Work to complete => Reproduce word for word every line from the start of the rows through the line containing "accurate (except Jump", that line included.

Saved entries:
== Segment start ==

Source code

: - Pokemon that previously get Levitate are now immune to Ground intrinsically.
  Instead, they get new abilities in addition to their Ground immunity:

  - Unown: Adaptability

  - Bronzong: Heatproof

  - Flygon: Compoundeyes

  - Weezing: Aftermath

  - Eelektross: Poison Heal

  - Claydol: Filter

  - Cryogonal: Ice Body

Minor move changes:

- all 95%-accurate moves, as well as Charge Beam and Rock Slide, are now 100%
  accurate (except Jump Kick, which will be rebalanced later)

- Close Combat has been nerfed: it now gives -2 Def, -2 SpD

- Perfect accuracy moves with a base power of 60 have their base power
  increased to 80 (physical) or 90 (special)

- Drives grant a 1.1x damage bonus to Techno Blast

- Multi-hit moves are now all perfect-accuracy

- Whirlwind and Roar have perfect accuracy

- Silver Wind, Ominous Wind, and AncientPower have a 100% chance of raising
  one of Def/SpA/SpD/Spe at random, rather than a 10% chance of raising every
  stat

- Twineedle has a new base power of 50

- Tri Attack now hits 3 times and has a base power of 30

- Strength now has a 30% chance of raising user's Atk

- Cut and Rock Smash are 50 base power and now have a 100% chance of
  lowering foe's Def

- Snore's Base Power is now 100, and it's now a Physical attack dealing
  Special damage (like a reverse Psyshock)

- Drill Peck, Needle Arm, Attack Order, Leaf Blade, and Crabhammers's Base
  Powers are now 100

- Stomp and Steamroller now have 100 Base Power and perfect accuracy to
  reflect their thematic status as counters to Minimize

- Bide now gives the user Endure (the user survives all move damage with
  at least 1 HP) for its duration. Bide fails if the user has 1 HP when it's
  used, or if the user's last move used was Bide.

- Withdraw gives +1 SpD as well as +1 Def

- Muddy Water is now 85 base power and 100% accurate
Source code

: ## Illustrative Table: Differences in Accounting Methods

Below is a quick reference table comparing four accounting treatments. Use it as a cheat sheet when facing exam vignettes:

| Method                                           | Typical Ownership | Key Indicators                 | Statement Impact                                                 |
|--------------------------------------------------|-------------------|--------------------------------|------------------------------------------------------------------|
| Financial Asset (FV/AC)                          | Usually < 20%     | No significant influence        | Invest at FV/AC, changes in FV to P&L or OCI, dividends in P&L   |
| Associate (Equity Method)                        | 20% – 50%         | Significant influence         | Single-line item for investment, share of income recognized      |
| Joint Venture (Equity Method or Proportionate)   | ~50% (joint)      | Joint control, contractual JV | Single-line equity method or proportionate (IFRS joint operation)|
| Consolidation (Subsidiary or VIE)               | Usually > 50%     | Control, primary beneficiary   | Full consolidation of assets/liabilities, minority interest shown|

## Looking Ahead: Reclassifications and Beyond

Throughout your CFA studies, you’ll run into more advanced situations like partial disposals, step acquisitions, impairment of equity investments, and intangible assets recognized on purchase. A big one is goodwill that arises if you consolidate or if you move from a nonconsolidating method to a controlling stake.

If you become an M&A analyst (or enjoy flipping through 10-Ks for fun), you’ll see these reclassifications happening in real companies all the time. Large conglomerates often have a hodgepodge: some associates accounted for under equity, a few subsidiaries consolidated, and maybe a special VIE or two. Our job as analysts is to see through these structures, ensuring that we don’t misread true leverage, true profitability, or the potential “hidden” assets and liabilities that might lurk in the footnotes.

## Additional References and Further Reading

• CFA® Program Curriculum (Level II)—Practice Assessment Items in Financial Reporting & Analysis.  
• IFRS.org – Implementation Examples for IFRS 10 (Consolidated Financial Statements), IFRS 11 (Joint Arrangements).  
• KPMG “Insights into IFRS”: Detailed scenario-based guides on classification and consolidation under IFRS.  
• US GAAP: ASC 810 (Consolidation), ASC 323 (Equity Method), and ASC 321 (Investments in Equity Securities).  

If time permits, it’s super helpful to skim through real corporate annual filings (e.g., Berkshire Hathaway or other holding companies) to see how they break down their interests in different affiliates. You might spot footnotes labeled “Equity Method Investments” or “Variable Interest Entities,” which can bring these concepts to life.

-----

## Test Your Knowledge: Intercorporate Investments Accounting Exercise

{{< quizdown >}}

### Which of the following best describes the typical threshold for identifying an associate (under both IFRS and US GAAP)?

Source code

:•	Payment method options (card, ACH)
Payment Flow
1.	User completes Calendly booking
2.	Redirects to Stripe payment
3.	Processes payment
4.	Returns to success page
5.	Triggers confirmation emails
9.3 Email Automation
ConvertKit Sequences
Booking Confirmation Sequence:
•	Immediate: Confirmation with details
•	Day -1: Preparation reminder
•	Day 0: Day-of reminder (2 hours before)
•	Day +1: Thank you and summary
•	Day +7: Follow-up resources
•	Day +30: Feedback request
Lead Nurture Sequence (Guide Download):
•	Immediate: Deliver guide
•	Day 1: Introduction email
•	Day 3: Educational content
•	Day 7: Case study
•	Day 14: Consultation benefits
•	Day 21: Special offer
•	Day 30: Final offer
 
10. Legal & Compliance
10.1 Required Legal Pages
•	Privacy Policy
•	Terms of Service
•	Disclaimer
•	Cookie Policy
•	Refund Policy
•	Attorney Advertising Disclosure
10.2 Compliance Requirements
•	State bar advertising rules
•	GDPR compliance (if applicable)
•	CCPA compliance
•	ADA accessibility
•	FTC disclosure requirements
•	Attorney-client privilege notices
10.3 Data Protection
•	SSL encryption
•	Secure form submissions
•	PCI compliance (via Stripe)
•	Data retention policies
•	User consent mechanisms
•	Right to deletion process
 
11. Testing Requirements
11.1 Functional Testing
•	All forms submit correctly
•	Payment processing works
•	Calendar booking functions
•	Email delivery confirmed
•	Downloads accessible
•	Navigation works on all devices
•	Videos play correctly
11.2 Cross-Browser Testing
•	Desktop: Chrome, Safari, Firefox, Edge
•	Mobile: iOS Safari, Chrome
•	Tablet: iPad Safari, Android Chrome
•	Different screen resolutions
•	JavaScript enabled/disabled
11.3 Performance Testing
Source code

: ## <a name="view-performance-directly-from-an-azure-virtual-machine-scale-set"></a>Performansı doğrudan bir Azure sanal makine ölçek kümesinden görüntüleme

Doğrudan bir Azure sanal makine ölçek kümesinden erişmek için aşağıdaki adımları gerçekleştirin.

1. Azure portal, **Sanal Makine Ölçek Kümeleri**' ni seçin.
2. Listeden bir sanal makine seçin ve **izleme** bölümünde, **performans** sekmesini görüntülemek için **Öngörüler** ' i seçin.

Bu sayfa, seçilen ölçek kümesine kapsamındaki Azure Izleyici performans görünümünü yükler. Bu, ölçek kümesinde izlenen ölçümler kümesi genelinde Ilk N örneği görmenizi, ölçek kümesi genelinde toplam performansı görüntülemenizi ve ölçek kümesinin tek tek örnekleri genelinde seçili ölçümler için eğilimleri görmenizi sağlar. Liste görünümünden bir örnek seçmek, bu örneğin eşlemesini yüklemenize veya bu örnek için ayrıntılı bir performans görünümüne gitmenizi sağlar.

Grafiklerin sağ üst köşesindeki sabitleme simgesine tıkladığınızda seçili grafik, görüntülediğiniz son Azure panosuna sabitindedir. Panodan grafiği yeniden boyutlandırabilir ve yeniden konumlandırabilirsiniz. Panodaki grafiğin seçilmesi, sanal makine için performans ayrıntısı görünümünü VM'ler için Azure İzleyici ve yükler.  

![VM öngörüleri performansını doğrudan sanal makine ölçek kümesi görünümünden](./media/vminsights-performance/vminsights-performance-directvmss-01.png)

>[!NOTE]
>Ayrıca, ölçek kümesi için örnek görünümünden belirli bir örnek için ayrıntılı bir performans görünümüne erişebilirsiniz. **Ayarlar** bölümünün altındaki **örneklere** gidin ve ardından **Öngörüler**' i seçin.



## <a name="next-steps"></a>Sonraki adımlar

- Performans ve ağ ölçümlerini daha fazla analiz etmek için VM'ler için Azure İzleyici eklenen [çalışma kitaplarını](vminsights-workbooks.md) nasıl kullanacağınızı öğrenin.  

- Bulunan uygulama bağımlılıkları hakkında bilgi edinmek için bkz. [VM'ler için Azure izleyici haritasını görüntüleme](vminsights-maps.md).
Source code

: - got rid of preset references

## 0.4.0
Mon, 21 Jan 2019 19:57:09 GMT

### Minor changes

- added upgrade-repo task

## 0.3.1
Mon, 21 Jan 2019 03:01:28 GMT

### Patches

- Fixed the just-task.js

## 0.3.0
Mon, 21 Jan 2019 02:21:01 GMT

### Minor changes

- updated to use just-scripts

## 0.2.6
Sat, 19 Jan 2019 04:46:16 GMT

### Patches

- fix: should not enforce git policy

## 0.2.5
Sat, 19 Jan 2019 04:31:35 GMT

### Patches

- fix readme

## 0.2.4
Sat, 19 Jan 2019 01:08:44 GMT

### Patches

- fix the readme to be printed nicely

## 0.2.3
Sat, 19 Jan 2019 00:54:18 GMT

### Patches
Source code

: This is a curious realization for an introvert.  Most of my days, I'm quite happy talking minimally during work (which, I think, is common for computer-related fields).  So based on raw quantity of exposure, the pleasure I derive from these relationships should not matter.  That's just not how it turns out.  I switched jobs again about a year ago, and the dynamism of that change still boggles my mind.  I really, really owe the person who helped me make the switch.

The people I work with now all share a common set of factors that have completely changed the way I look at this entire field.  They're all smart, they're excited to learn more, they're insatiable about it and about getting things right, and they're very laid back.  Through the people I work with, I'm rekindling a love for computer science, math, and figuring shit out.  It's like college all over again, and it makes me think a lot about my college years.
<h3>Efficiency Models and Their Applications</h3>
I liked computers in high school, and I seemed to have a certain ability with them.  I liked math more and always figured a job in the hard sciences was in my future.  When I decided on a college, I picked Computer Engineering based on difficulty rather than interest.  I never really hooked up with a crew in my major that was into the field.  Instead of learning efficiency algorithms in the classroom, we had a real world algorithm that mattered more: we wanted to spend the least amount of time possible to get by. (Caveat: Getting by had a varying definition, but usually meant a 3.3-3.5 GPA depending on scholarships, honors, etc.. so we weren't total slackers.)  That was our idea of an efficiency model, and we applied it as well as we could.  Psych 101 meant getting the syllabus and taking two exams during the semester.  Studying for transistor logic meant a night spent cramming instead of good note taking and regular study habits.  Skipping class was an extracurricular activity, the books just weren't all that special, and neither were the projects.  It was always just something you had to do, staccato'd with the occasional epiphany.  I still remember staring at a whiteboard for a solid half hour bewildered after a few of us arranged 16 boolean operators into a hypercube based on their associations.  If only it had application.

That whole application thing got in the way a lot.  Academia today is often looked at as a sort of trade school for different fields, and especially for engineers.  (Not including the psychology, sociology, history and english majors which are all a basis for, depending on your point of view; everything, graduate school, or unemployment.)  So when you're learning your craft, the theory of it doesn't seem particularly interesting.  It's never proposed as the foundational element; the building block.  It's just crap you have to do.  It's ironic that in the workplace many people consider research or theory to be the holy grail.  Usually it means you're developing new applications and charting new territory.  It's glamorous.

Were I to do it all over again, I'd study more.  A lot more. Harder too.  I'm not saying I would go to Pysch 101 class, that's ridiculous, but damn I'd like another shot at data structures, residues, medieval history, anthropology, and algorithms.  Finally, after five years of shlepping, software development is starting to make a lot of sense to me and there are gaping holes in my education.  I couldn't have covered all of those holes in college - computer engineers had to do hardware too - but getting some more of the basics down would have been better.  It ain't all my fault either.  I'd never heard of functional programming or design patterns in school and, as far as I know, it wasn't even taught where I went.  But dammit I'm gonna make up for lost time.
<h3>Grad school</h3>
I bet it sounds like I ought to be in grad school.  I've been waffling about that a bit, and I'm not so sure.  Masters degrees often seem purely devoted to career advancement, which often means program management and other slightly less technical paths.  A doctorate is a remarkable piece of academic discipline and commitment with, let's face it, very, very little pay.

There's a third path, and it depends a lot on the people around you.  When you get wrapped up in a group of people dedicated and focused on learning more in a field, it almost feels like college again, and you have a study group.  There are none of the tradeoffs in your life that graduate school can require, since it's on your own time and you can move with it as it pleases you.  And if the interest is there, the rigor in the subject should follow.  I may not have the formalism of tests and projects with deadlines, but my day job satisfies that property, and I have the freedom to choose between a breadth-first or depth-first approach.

== Segment end ==

Answer for this exercise =>
Source code

: - Pokemon that previously get Levitate are now immune to Ground intrinsically.
  Instead, they get new abilities in addition to their Ground immunity:

  - Unown: Adaptability

  - Bronzong: Heatproof

  - Flygon: Compoundeyes

  - Weezing: Aftermath

  - Eelektross: Poison Heal

  - Claydol: Filter

  - Cryogonal: Ice Body

Minor move changes:

- all 95%-accurate moves, as well as Charge Beam and Rock Slide, are now 100%
  accurate (except Jump Kick, which will be rebalanced later)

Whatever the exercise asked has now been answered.